Copy the records below word for word. Stop after the line that contains "Fig. 7. The".

[Page-level text extractions]
»»

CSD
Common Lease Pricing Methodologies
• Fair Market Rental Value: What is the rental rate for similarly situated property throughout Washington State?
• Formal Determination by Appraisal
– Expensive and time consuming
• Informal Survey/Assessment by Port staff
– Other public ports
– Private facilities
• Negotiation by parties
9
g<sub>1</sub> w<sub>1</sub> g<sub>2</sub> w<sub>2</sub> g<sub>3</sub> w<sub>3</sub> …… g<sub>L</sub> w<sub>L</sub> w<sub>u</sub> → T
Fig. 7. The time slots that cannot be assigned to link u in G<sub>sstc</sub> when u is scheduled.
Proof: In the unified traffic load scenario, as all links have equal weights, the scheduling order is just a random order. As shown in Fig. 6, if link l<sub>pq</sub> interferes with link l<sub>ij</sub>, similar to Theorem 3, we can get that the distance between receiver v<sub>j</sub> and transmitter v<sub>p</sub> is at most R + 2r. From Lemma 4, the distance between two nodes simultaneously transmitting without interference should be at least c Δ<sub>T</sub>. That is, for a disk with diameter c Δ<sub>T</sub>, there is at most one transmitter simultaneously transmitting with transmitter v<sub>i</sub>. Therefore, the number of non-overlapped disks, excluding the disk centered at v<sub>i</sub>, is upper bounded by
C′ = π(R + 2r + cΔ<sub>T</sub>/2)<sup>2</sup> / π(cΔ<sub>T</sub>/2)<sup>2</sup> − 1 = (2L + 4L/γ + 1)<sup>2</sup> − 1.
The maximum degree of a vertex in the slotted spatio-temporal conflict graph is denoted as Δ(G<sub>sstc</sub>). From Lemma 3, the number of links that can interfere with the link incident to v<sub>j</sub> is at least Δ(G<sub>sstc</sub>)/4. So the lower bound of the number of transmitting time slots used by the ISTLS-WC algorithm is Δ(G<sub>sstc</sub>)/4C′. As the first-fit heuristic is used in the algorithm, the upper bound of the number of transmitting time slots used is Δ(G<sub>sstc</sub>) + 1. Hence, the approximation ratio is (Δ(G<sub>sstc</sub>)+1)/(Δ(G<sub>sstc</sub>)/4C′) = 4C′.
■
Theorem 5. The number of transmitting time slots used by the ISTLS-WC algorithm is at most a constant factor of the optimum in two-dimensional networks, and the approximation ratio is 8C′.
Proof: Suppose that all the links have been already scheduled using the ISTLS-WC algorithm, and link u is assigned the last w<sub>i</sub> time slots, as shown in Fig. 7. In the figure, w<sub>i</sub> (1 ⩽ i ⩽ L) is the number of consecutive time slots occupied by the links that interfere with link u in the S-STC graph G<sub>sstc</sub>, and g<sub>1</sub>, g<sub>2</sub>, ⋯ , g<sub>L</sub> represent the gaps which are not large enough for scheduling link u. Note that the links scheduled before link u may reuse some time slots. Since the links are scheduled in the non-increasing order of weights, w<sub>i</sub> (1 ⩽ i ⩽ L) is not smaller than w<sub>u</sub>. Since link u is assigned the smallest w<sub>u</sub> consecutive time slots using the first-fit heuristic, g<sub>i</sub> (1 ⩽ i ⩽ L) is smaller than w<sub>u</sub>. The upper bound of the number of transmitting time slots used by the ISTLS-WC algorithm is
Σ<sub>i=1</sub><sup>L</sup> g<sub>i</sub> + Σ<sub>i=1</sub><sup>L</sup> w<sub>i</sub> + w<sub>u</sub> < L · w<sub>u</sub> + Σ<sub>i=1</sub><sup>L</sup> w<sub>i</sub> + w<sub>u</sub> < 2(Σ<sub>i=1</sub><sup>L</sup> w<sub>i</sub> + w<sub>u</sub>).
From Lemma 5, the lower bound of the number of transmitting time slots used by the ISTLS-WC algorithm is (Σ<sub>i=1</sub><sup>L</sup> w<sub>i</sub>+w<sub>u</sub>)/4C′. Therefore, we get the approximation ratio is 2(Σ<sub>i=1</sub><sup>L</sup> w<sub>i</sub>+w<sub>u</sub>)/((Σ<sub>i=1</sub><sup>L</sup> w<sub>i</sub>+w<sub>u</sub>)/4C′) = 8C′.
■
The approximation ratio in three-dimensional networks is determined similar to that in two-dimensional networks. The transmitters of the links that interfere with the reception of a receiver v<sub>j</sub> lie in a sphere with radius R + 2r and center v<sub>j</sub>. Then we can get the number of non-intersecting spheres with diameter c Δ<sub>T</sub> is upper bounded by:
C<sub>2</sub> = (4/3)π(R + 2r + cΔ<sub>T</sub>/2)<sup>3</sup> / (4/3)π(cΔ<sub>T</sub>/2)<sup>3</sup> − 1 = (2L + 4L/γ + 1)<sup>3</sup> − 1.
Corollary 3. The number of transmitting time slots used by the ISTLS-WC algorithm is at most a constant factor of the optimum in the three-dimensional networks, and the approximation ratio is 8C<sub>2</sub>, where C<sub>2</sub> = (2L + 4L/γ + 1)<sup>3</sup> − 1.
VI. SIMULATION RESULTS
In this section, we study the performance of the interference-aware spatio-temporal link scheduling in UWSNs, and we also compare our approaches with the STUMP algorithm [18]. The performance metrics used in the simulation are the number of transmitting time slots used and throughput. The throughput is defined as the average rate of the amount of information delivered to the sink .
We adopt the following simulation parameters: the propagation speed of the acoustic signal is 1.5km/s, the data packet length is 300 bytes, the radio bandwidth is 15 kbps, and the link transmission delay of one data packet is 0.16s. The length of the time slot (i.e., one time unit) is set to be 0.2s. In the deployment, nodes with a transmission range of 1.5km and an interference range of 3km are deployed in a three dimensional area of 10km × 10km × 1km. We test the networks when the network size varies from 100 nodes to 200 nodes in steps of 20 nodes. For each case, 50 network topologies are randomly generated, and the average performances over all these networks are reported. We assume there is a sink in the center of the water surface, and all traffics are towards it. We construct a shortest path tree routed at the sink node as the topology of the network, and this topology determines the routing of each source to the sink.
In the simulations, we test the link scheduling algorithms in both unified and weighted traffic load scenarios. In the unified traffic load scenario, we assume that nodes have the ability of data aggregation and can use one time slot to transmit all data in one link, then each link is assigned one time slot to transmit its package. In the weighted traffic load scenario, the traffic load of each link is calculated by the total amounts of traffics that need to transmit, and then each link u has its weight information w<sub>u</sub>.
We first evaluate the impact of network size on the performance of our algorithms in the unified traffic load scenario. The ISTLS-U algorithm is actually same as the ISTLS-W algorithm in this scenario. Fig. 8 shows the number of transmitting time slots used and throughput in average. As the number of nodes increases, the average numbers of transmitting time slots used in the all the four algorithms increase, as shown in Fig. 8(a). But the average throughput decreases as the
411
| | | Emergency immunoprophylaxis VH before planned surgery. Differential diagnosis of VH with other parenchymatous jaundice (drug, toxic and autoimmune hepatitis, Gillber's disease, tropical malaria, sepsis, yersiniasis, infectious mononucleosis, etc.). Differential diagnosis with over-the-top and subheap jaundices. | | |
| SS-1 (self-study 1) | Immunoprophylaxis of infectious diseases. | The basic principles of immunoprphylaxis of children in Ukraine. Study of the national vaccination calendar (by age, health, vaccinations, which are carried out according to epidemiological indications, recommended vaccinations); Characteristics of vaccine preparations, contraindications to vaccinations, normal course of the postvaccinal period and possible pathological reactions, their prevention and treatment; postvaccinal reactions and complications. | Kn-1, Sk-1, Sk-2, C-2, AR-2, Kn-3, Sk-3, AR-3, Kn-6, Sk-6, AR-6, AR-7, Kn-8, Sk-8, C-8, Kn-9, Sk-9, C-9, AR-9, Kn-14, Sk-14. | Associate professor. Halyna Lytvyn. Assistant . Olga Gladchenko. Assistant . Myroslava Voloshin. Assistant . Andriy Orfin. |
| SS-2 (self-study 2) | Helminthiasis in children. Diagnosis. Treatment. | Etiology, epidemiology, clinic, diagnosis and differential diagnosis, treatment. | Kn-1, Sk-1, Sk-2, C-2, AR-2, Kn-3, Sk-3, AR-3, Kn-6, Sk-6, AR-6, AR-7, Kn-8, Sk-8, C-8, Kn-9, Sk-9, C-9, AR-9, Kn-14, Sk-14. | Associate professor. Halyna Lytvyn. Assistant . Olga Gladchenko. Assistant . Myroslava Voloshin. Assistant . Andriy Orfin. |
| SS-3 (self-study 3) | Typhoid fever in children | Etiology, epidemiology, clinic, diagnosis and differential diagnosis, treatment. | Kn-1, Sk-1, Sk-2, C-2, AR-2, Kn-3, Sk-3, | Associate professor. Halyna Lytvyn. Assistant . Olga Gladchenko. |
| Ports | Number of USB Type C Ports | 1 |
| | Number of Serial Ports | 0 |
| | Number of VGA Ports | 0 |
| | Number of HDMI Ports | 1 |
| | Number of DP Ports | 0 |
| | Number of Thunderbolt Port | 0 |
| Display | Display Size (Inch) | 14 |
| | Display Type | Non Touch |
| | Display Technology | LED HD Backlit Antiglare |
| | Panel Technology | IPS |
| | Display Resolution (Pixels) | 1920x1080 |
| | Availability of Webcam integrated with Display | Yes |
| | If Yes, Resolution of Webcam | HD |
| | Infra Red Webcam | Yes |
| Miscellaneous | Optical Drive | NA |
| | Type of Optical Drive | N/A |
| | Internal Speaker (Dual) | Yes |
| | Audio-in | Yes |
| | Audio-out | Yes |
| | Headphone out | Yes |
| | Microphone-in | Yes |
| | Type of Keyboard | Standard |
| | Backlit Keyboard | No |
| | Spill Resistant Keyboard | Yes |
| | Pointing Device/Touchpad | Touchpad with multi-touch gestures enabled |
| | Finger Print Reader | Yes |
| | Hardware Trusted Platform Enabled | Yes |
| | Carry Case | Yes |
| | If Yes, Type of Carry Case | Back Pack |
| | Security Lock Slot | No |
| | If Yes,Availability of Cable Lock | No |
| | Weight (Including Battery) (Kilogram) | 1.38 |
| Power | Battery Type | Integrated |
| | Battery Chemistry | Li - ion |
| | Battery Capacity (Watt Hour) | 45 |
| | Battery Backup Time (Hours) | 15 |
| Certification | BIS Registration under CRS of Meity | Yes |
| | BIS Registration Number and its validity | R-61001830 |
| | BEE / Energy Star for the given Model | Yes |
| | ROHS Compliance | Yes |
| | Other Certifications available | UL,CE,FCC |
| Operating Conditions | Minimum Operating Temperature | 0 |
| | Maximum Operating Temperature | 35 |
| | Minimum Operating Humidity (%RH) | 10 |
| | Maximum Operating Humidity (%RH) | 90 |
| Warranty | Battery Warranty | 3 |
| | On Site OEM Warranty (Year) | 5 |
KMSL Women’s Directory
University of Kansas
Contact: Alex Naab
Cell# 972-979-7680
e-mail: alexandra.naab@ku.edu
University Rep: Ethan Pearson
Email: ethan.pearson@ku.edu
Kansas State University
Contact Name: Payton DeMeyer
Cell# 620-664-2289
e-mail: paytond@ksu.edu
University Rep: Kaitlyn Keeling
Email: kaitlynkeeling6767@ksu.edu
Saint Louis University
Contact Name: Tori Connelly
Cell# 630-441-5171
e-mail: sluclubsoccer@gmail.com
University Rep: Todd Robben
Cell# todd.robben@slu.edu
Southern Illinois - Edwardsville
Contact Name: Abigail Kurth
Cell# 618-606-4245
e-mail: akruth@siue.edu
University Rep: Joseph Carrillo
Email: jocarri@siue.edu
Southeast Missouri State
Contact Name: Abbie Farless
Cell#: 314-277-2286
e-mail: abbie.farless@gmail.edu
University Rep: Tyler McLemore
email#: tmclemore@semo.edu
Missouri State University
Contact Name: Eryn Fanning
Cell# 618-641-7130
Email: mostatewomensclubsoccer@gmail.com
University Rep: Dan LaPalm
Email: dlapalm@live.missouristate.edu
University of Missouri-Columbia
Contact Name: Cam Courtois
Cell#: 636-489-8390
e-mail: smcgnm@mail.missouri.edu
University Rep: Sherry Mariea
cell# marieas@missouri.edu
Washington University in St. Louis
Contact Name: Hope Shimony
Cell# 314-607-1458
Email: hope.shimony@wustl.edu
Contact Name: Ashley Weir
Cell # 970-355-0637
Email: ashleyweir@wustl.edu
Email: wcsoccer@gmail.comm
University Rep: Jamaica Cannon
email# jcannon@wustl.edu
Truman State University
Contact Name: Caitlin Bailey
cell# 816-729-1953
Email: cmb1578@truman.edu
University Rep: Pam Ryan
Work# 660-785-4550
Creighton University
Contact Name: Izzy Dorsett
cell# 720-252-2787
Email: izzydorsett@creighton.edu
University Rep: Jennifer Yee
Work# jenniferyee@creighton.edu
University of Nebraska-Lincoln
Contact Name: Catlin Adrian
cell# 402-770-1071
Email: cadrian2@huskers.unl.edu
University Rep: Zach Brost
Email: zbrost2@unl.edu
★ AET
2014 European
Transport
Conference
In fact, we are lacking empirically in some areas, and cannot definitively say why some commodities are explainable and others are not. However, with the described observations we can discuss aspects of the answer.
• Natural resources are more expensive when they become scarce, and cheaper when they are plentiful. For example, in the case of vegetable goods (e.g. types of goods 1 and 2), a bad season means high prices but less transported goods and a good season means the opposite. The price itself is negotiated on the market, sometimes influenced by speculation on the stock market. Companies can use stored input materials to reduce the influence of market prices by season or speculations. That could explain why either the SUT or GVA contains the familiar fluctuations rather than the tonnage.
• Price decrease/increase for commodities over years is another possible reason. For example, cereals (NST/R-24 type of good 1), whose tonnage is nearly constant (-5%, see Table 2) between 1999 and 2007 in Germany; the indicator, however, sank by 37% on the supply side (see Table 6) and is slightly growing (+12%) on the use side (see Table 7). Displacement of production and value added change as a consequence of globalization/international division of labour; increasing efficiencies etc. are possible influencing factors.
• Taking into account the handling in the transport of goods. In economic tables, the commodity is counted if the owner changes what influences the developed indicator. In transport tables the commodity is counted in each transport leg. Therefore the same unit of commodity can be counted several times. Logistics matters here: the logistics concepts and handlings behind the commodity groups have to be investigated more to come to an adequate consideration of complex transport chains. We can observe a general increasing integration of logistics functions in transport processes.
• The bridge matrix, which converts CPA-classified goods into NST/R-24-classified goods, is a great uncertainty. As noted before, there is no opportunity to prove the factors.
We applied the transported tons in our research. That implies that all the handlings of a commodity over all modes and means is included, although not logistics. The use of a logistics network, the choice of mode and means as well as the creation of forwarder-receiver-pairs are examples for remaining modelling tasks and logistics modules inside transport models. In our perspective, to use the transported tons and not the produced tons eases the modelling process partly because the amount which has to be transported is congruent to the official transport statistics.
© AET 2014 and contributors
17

««

* Reply:
CSD
Common Lease Pricing Methodologies
• Fair Market Rental Value: What is the rental rate for similarly situated property throughout Washington State?
• Formal Determination by Appraisal
– Expensive and time consuming
• Informal Survey/Assessment by Port staff
– Other public ports
– Private facilities
• Negotiation by parties
9
g<sub>1</sub> w<sub>1</sub> g<sub>2</sub> w<sub>2</sub> g<sub>3</sub> w<sub>3</sub> …… g<sub>L</sub> w<sub>L</sub> w<sub>u</sub> → T
Fig. 7. The time slots that cannot be assigned to link u in G<sub>sstc</sub> when u is scheduled.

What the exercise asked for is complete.